A Feral World (2020) - Post Apocalyptic Film Review


It is always good to spice up watching films on this blog by switching over to the post apocalyptic genre. This is a comfortable bed fellow to horror and is often neat to see what ideas have been used to represent the collapse of civilisation. Indie films of this type have a habit of being overlong, but in the case of the David Liban directed and written A Feral World this just about manages to not do that. 

Due to something to do with swarms of out of control nanobots the world has fallen into ruin. Orphaned boy Sonny (played by the director's son Caleb Liban) one day encounters Emma (Danielle Prall), a woman desperately searching the wastelands for her missing daughter, Janey (Vivienne Bersin). The two become close and decide to team up, along with a small dog named Lips. Their search brings them to a compound run by the sinister Jasper (Timothy McCracken - Alan Wake), a man who holds power over the children he has captured due to being able to control a small nanobot swarm.

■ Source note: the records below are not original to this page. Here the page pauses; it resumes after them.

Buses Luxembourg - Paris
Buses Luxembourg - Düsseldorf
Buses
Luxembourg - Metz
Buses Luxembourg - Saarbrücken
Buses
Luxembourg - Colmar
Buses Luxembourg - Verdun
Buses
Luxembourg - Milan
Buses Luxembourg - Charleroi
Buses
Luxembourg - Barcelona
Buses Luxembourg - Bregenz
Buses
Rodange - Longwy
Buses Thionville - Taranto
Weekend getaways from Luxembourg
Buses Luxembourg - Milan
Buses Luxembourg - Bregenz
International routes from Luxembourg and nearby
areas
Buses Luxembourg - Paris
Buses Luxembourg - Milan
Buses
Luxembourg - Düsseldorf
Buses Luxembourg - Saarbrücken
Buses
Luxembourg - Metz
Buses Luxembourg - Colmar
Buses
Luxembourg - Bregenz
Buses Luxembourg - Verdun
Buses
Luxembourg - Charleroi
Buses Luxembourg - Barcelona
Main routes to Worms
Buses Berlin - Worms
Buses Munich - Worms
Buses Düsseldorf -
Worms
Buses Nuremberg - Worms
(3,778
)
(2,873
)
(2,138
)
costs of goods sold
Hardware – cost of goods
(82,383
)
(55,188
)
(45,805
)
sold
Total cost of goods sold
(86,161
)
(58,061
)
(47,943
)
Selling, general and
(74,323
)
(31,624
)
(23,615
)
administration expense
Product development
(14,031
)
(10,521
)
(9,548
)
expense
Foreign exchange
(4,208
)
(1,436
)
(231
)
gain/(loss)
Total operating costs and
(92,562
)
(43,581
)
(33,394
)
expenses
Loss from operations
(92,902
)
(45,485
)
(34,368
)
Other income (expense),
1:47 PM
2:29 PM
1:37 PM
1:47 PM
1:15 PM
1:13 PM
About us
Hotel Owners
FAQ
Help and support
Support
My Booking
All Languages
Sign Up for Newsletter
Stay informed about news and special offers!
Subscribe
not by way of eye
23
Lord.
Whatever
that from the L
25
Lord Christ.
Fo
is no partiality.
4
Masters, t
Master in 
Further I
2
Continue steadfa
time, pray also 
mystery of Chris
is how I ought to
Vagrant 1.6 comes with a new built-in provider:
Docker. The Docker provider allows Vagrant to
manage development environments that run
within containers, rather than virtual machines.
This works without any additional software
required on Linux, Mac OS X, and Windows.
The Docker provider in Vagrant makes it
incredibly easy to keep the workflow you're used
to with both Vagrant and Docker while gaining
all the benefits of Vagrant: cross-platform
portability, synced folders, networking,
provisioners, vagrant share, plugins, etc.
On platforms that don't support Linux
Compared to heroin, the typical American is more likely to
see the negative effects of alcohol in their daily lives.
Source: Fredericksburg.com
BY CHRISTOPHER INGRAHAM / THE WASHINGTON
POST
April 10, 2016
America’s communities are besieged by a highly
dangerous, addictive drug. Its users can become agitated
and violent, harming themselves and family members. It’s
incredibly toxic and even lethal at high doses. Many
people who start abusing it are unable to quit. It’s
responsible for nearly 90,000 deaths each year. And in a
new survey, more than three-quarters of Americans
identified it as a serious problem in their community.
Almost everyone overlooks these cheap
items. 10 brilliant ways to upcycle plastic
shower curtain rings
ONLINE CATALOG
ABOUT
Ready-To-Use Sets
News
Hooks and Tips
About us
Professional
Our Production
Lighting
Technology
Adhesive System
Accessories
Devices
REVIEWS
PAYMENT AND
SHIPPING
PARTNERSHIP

A Feral World takes place over five different chapters, each of which features a jump in time. The gap between chapter one and two is a few months for instance, while the difference between chapter two and three is a year. One part that this movie gets right is that these time jumps seemed to have also occurred in real life. The film was shot over four years and so with each new chapter the actors look visibly older, which was a cool thing to see on screen. Whether it was designed this way, or if the time skips were added as a reason why the still growing child actors look older I don't know, but it worked. The first two chapters had just Sonny and Emma mainly, these parts with them exploring the post apocalyptic world felt different to the direction the rest of the movie takes. With finding Jasper this turns into something more centralised, with a proper goal in mind. McCracken was great as the antagonist, he really stole the scenes he was in, and reminded me of the type of bad guy you would find in The Walking Dead.

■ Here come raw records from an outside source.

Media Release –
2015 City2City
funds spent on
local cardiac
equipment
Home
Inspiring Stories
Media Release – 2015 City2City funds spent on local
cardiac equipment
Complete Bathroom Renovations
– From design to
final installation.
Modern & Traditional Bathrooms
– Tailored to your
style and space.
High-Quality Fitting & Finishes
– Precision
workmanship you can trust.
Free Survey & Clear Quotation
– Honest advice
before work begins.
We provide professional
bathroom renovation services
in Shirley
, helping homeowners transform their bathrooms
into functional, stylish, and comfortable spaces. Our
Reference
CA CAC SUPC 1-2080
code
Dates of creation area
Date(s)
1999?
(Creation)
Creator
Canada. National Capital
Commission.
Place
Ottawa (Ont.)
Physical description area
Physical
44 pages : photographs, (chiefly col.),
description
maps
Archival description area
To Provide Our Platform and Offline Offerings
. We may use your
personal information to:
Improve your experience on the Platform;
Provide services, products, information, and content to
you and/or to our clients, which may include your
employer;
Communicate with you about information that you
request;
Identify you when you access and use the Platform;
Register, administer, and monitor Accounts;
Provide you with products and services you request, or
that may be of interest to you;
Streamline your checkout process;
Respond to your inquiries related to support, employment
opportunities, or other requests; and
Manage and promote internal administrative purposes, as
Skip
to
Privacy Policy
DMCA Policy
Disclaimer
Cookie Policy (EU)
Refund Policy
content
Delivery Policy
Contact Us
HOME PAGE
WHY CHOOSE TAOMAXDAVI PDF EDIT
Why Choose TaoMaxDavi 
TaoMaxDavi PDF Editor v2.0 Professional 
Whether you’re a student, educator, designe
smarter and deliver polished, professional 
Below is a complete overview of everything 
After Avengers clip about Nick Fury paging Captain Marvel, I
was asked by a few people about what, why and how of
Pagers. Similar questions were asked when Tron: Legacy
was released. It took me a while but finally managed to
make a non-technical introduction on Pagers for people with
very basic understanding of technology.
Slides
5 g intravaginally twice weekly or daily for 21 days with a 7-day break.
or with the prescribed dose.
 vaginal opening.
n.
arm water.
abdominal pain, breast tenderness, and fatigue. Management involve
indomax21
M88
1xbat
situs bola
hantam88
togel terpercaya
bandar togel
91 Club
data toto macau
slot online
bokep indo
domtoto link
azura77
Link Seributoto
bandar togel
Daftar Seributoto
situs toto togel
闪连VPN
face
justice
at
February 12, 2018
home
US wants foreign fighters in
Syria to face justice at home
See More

The indie budget can most keenly be seen in the frankly abysmal CG effects to represent the nanobot swarm. This looked as fake and artificial as you could imagine, a real early 2000s CG capability vibe going on here that extends to the damage they cause. They didn't look real and this did detract from their use as these dodgy effects extend to damage inflicted on their victims. Also, ruined and abandoned factories are mainly used to show this ruined world, but there was one particular scene where traffic could be seen in the far background moving around. That part was quite distracting for a world where technology is meant to have ceased to exist outside of the murderous swarms!

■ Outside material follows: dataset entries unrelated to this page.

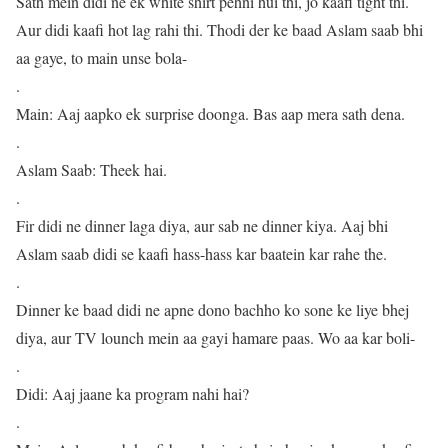
Sath mein didi ne ek white shirt pehni hui thi, jo kaafi tight thi.
Aur didi kaafi hot lag rahi thi. Thodi der ke baad Aslam saab bhi
aa gaye, to main unse bola-
.
Main: Aaj aapko ek surprise doonga. Bas aap mera sath dena.
.
Aslam Saab: Theek hai.
.
Fir didi ne dinner laga diya, aur sab ne dinner kiya. Aaj bhi
Aslam saab didi se kaafi hass-hass kar baatein kar rahe the.
.
Dinner ke baad didi ne apne dono bachho ko sone ke liye bhej
diya, aur TV lounch mein aa gayi hamare paas. Wo aa kar boli-
.
Didi: Aaj jaane ka program nahi hai?
.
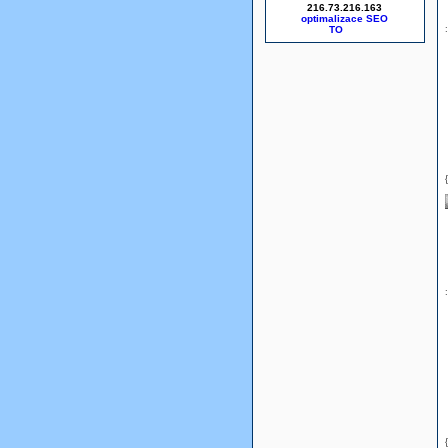
216.73.216.163
optimalizace SEO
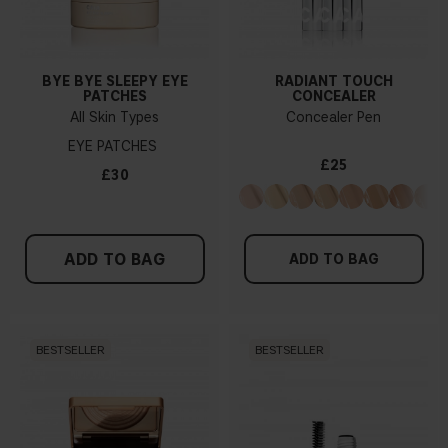
BYE BYE SLEEPY EYE
RADIANT TOUCH
PATCHES
CONCEALER
All Skin Types
Concealer Pen
EYE PATCHES
£25
£30
ADD TO BAG
ADD TO BAG
BESTSELLER
BESTSELLER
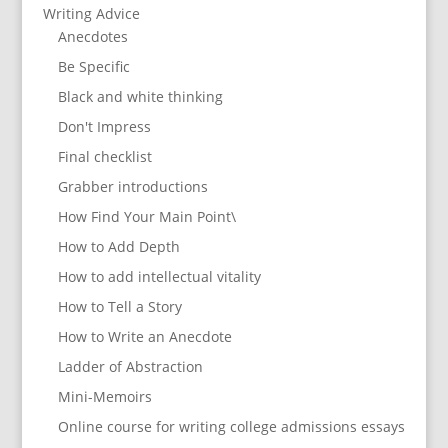
Writing Advice
Anecdotes
Be Specific
Black and white thinking
Don't Impress
Final checklist
Grabber introductions
How Find Your Main Point\
How to Add Depth
How to add intellectual vitality
How to Tell a Story
How to Write an Anecdote
Ladder of Abstraction
Mini-Memoirs
Online course for writing college admissions essays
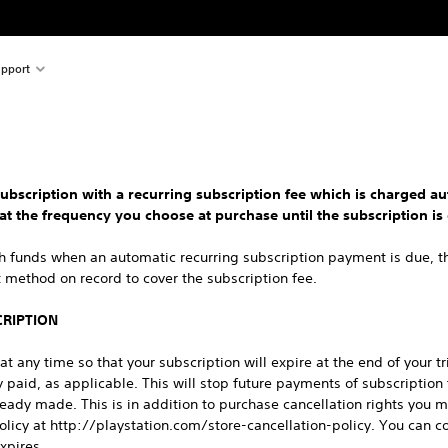
pport
ubscription with a recurring subscription fee which is charged au
 at the frequency you choose at purchase until the subscription is 
gh funds when an automatic recurring subscription payment is due, t
method on record to cover the subscription fee.
CRIPTION
t any time so that your subscription will expire at the end of your tr
 paid, as applicable. This will stop future payments of subscription
ready made. This is in addition to purchase cancellation rights you 
Policy at http://playstation.com/store-cancellation-policy. You can co
expires.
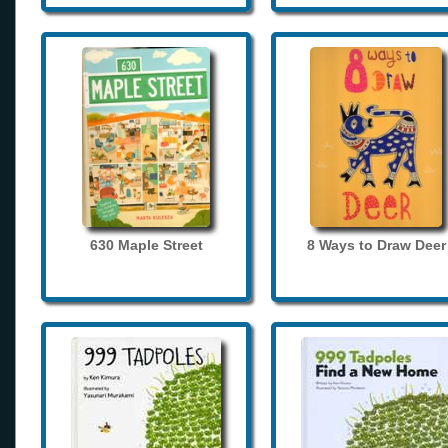
630 Maple Street
8 Ways to Draw Deer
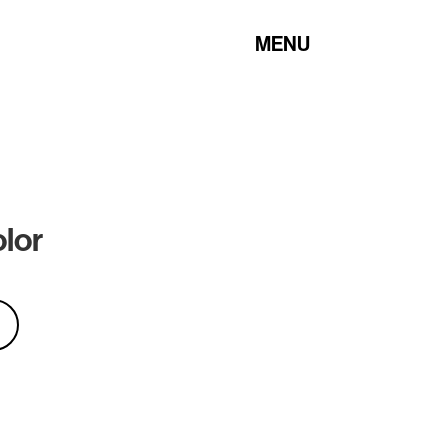
MENU
olor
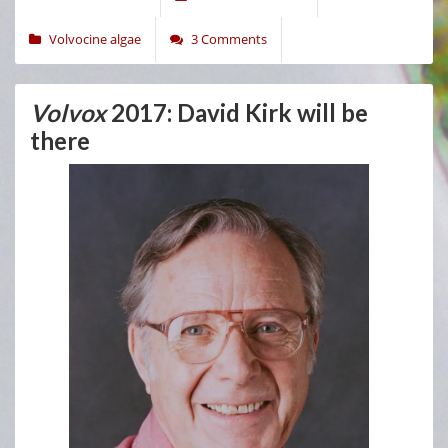
Volvocine algae
3 Comments
Volvox
2017: David Kirk will be
there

I'm fine with the apocalypse not being explained, and I'm fine with the small cast, though it does mean not too much happens along the way. The first half of the film feels different to what came later, a series of low threat adventures with Sonny and Emma. Such adventures as two men who ambush the pair (making up 2/5s of the entire adult cast members among them), and Sonny getting captured by a teenage girl while looking for his lost dog. Initially this started out as two different short films, Feral and Feral 2, I figure these two shorts made up a bunch of this early adventure rather than being separately created films.

A Feral World wasn't a bad film at all, it's not overly stuffed with actors and convoluted storylines, in fact the only part that really lets it down is the darn awful CG effects for the nanobots. I guess it might not be too exciting for some people, but with a decent little cast and its ambition kept in check I found this an easy one to watch. A Feral World is due for release on 23rd August later this year, thanks to High Fliers Films.